Data shown:
···

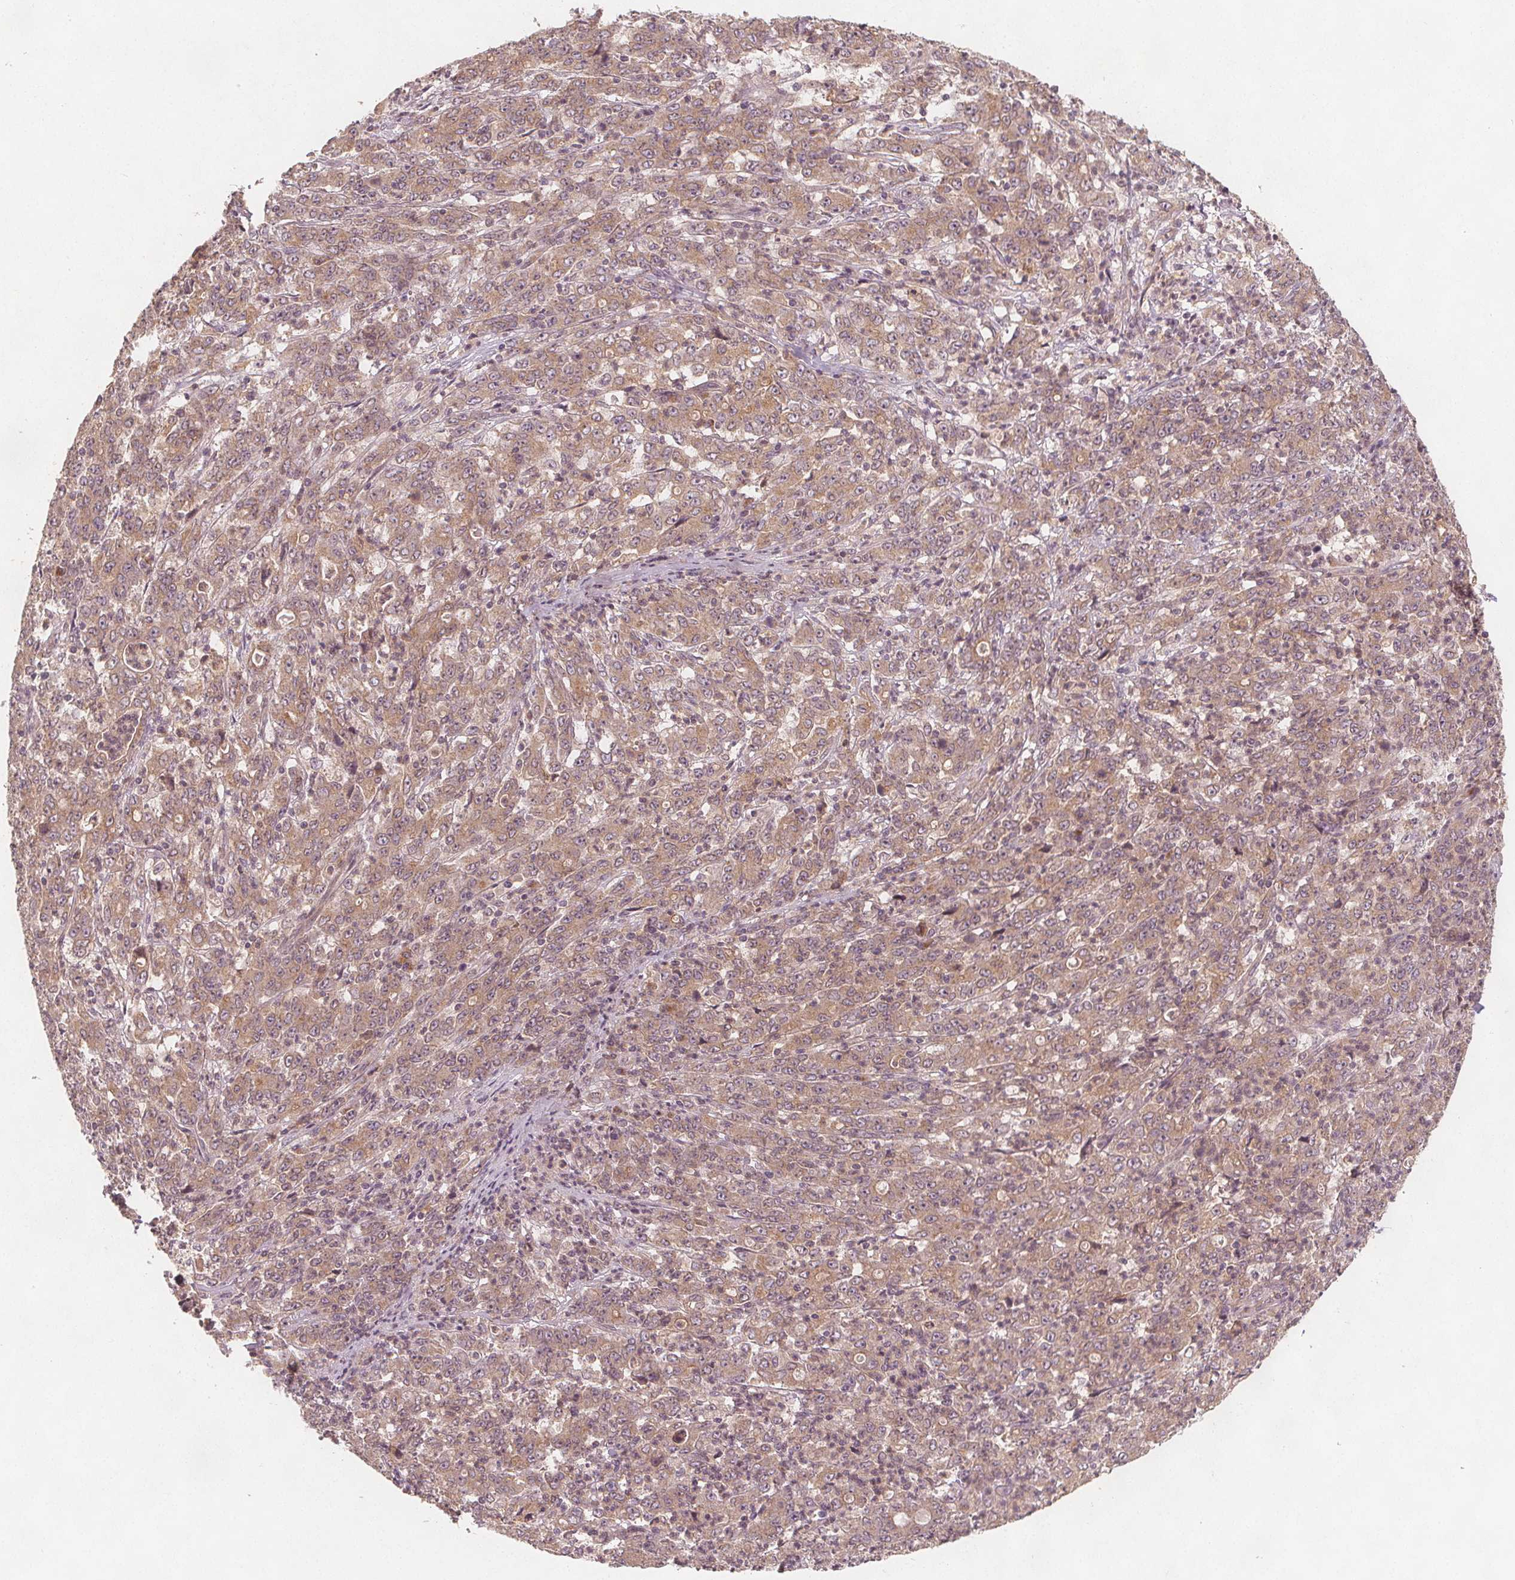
{"staining": {"intensity": "weak", "quantity": ">75%", "location": "cytoplasmic/membranous"}, "tissue": "stomach cancer", "cell_type": "Tumor cells", "image_type": "cancer", "snomed": [{"axis": "morphology", "description": "Adenocarcinoma, NOS"}, {"axis": "topography", "description": "Stomach, lower"}], "caption": "Brown immunohistochemical staining in human stomach cancer (adenocarcinoma) exhibits weak cytoplasmic/membranous expression in about >75% of tumor cells. (Brightfield microscopy of DAB IHC at high magnification).", "gene": "NCSTN", "patient": {"sex": "female", "age": 71}}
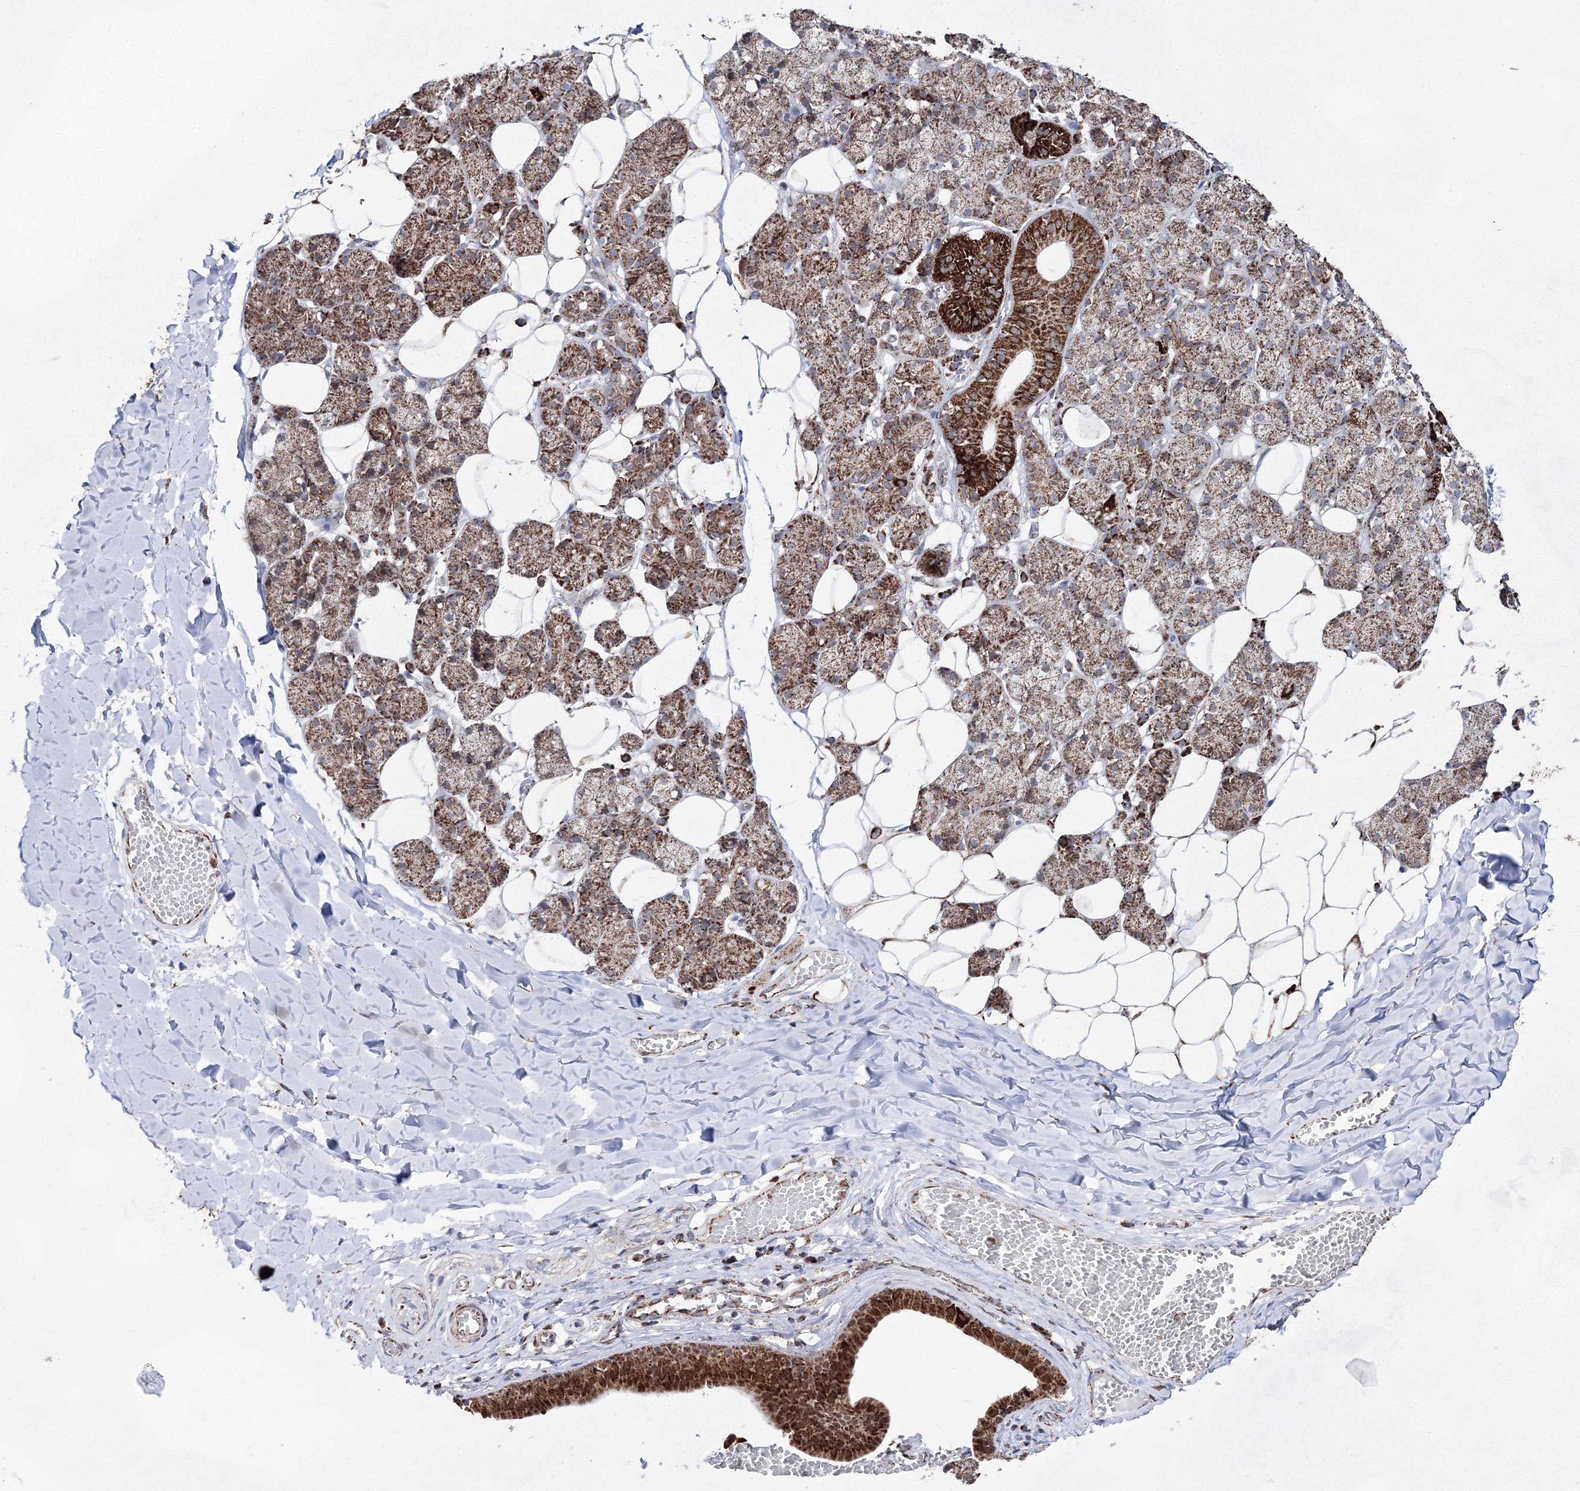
{"staining": {"intensity": "strong", "quantity": "25%-75%", "location": "cytoplasmic/membranous"}, "tissue": "salivary gland", "cell_type": "Glandular cells", "image_type": "normal", "snomed": [{"axis": "morphology", "description": "Normal tissue, NOS"}, {"axis": "topography", "description": "Salivary gland"}], "caption": "This photomicrograph exhibits IHC staining of normal human salivary gland, with high strong cytoplasmic/membranous positivity in about 25%-75% of glandular cells.", "gene": "HADHB", "patient": {"sex": "female", "age": 33}}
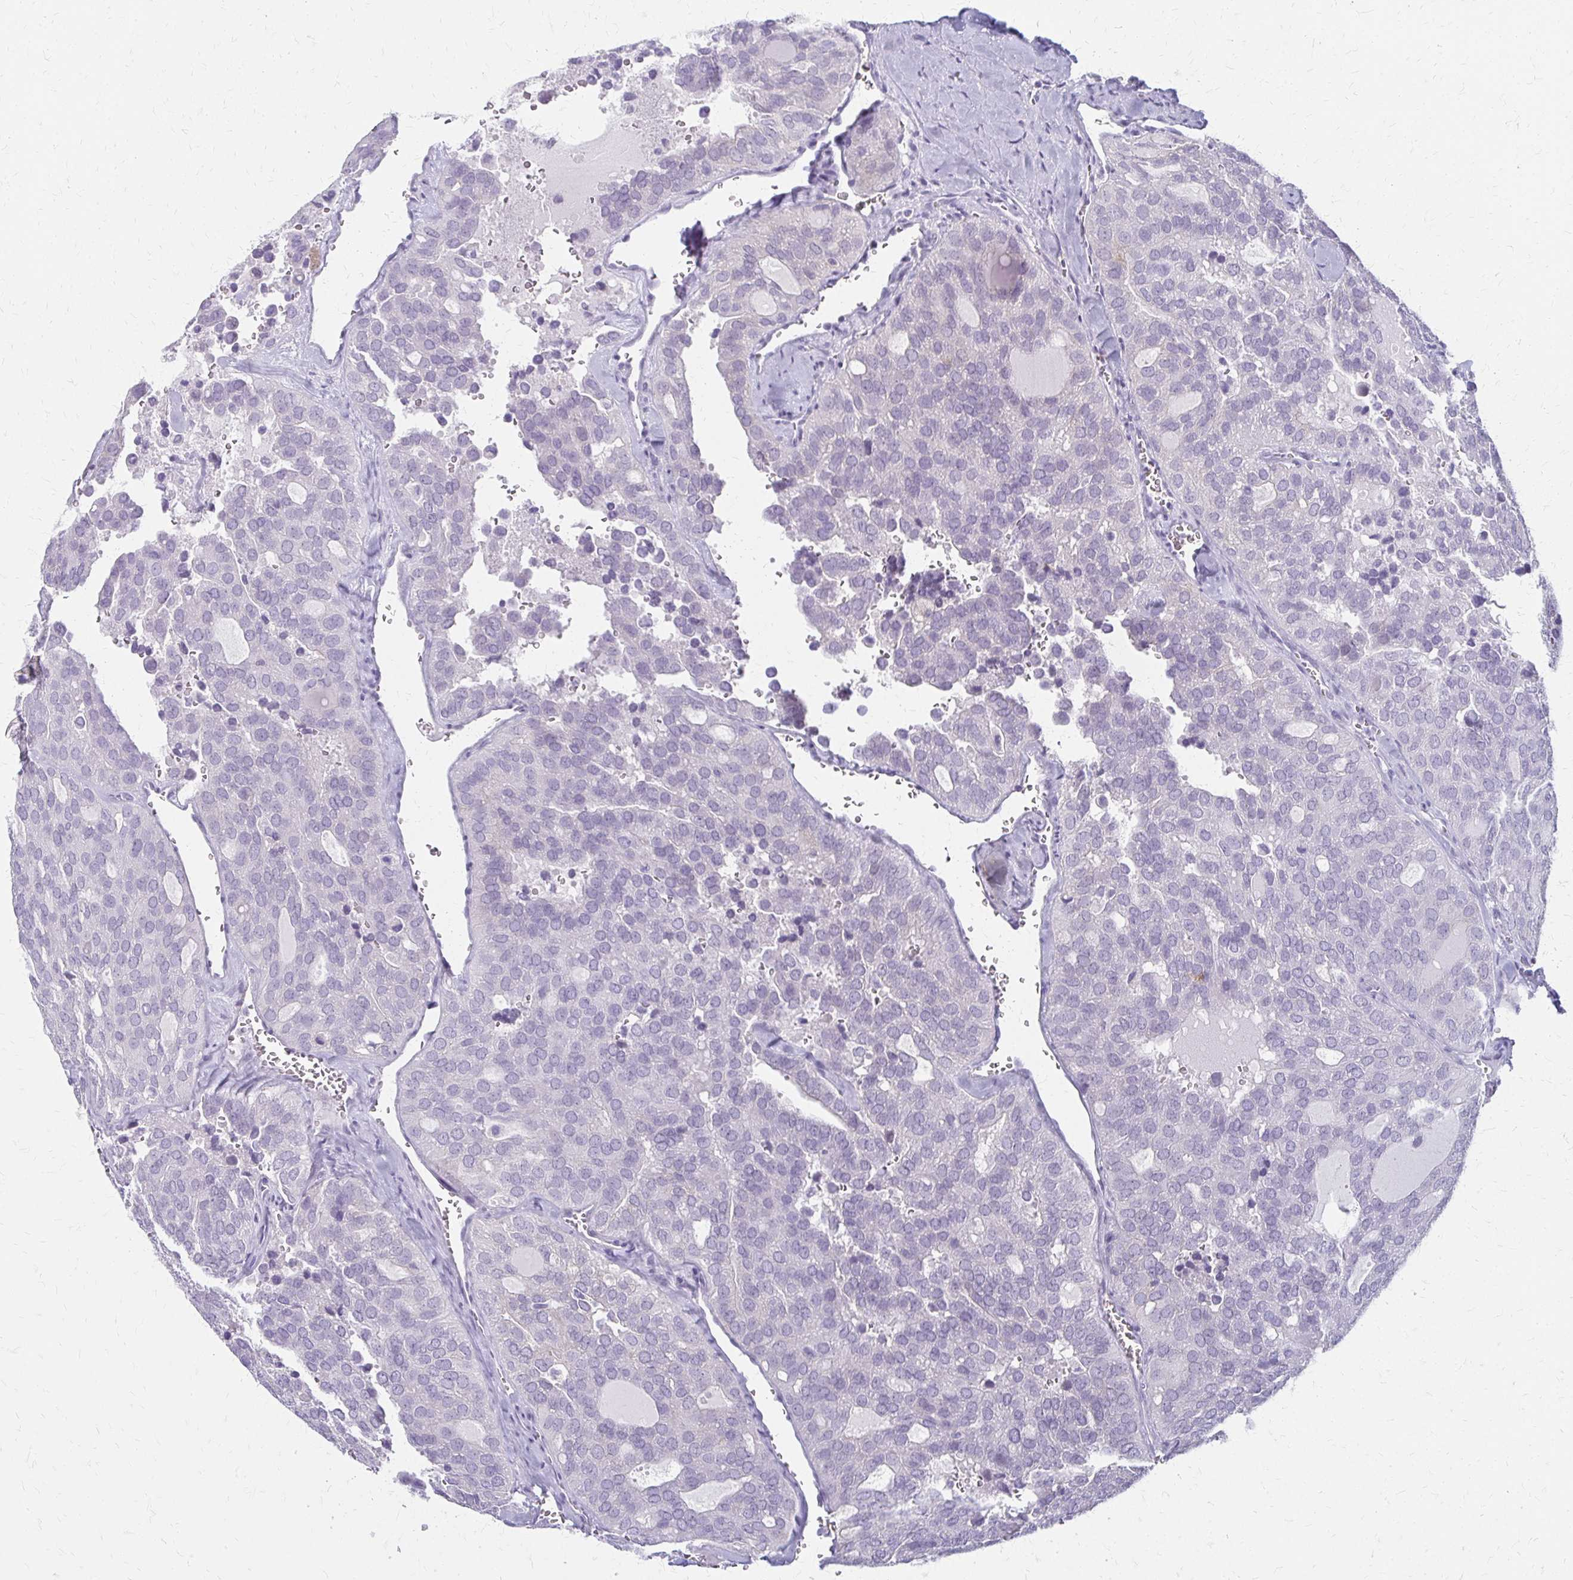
{"staining": {"intensity": "negative", "quantity": "none", "location": "none"}, "tissue": "thyroid cancer", "cell_type": "Tumor cells", "image_type": "cancer", "snomed": [{"axis": "morphology", "description": "Follicular adenoma carcinoma, NOS"}, {"axis": "topography", "description": "Thyroid gland"}], "caption": "DAB immunohistochemical staining of human thyroid cancer shows no significant staining in tumor cells.", "gene": "ACP5", "patient": {"sex": "male", "age": 75}}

···

Exercise description: Reproduce the lines above letter for letter. The pictures stay behind.

Answer section:
{"staining": {"intensity": "weak", "quantity": ">75%", "location": "cytoplasmic/membranous"}, "tissue": "stomach cancer", "cell_type": "Tumor cells", "image_type": "cancer", "snomed": [{"axis": "morphology", "description": "Adenocarcinoma, NOS"}, {"axis": "topography", "description": "Stomach, lower"}], "caption": "Brown immunohistochemical staining in human stomach cancer (adenocarcinoma) exhibits weak cytoplasmic/membranous expression in about >75% of tumor cells. (Brightfield microscopy of DAB IHC at high magnification).", "gene": "NCSTN", "patient": {"sex": "female", "age": 71}}
{"staining": {"intensity": "strong", "quantity": "25%-75%", "location": "cytoplasmic/membranous"}, "tissue": "salivary gland", "cell_type": "Glandular cells", "image_type": "normal", "snomed": [{"axis": "morphology", "description": "Normal tissue, NOS"}, {"axis": "topography", "description": "Salivary gland"}], "caption": "This photomicrograph exhibits IHC staining of normal human salivary gland, with high strong cytoplasmic/membranous positivity in about 25%-75% of glandular cells.", "gene": "HADHB", "patient": {"sex": "female", "age": 33}}
{"staining": {"intensity": "negative", "quantity": "none", "location": "none"}, "tissue": "thyroid cancer", "cell_type": "Tumor cells", "image_type": "cancer", "snomed": [{"axis": "morphology", "description": "Follicular adenoma carcinoma, NOS"}, {"axis": "topography", "description": "Thyroid gland"}], "caption": "DAB immunohistochemical staining of human thyroid cancer shows no significant staining in tumor cells.", "gene": "ACP5", "patient": {"sex": "male", "age": 75}}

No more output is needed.